= The Lookout at Broad Cove Marsh Inverness, Nova Scotia =

The Lookout at Broad Cove Marsh is a residential building in Inverness, Nova Scotia, Canada designed by Omar Gandhi.

It is located on the outskirts of Inverness, Cape Breton Island, Canada. A long and low-profile house, it has a concrete wall anchoring the structure on the uphill side. The angled-down roof protects the house from heavy winds, rain, and snow.

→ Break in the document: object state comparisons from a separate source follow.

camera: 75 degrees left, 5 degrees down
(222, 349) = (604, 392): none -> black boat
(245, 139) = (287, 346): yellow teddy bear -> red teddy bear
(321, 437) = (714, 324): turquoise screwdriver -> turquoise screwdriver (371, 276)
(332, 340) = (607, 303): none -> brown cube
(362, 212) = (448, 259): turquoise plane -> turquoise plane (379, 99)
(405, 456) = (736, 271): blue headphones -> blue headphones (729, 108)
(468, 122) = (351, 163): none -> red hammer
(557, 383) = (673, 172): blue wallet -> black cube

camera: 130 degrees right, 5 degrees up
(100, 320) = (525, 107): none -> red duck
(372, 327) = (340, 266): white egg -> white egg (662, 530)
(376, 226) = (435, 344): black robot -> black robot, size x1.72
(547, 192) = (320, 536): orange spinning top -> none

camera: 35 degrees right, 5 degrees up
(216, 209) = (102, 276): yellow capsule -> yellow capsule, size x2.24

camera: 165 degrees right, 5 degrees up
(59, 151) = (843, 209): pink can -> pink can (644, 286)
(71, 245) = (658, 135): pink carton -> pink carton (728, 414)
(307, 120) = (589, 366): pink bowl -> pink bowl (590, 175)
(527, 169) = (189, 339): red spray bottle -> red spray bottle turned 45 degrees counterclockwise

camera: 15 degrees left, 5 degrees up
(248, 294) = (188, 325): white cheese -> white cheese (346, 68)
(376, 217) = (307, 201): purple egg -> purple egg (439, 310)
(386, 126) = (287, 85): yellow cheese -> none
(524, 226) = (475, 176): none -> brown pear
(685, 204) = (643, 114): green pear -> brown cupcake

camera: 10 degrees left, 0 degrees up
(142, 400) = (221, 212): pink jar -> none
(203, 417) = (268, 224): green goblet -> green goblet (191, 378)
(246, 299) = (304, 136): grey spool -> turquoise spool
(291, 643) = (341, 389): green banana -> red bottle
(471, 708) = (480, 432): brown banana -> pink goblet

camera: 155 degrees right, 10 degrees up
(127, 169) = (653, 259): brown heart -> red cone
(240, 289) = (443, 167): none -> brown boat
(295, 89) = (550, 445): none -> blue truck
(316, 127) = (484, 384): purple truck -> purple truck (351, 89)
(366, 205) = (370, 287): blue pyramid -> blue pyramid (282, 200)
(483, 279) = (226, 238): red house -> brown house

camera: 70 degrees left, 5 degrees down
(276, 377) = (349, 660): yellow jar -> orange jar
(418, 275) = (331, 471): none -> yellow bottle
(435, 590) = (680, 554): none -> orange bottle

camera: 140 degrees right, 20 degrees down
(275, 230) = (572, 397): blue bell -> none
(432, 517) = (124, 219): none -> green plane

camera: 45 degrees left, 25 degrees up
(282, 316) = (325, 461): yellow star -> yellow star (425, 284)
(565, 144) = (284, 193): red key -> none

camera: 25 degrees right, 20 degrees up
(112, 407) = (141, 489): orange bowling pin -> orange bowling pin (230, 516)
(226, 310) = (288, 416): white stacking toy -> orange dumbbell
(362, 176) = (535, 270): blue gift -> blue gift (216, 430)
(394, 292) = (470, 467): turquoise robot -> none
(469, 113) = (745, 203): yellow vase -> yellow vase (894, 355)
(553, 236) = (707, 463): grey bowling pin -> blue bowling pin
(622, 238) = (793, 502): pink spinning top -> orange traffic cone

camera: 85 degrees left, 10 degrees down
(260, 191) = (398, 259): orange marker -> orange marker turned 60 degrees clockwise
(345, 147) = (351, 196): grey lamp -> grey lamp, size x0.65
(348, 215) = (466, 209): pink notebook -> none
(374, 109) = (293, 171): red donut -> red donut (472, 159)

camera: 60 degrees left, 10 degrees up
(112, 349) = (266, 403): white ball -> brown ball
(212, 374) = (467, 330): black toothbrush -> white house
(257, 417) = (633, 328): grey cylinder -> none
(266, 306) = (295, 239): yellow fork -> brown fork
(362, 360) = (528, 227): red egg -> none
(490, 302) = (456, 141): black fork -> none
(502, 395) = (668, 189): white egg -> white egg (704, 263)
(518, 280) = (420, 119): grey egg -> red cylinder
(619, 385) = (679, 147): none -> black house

== Architectural style and materials ==
The building was constructed with natural local materials such as wood including cedar, spruce, and birch. The concrete has been left exposed where steel is allowed to weather naturally. There are floor-to-ceiling windows that overlook the ocean. The residence is a single-loaded hallway that is minimally furnished. A 48-foot stretch of millwork anchors the whole corridor.

== Layout ==
In terms of layout, one half of the house consists of an indoor/outdoor great space with rooms for sitting, cooking, and entertaining. This open area is anchored by an 18-foot-long island that serves as both a food prep area and an eating area. Three repeating pod-like modules on the opposite end of the home slide past the ocean-side windows to connect into the hallway, separating the private areas of bedrooms and baths. The pods are lined with white-washed locally sourced spruce boards of larger widths, in contrast to the concrete surface of the foundation (retaining wall and floor slab) and the fine-grain natural finish of the wooden service bars.

The back elevation of the house features a retaining wall with a strip of glass above it that allows for additional natural light, and a piece of the kitchen roof lifts up to allow for more natural light to pass through.